● Goal of the exercise: Wherever the word "pinky" occurs in the listing, copy the whole line.

● Dataset excerpts:

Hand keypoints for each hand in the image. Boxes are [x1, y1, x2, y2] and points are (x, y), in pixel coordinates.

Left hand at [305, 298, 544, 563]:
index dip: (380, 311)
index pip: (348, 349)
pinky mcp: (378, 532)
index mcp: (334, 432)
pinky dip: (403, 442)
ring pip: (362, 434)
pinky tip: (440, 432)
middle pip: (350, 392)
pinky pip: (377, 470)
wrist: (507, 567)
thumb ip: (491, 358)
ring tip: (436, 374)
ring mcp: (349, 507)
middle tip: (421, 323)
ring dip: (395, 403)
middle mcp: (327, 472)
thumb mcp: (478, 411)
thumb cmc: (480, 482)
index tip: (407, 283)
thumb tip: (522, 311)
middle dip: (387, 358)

--

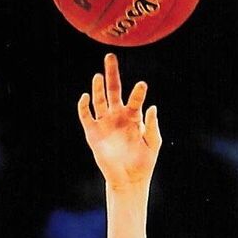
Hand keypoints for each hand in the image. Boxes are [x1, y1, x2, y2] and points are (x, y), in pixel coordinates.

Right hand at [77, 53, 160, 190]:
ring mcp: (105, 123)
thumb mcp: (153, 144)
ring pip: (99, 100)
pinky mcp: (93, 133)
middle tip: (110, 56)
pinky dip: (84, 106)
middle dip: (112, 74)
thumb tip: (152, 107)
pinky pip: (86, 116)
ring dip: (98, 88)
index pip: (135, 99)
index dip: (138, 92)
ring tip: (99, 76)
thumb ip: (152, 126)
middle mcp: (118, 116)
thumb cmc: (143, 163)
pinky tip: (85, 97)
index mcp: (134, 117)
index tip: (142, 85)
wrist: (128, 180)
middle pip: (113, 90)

● Exercise solution:
pinky mcp: (378, 532)
pinky dip: (403, 442)
pinky tip: (440, 432)
pinky pip: (377, 470)
pinky mcp: (93, 133)
pinky dip: (84, 106)
pinky pip: (86, 116)
pinky tip: (85, 97)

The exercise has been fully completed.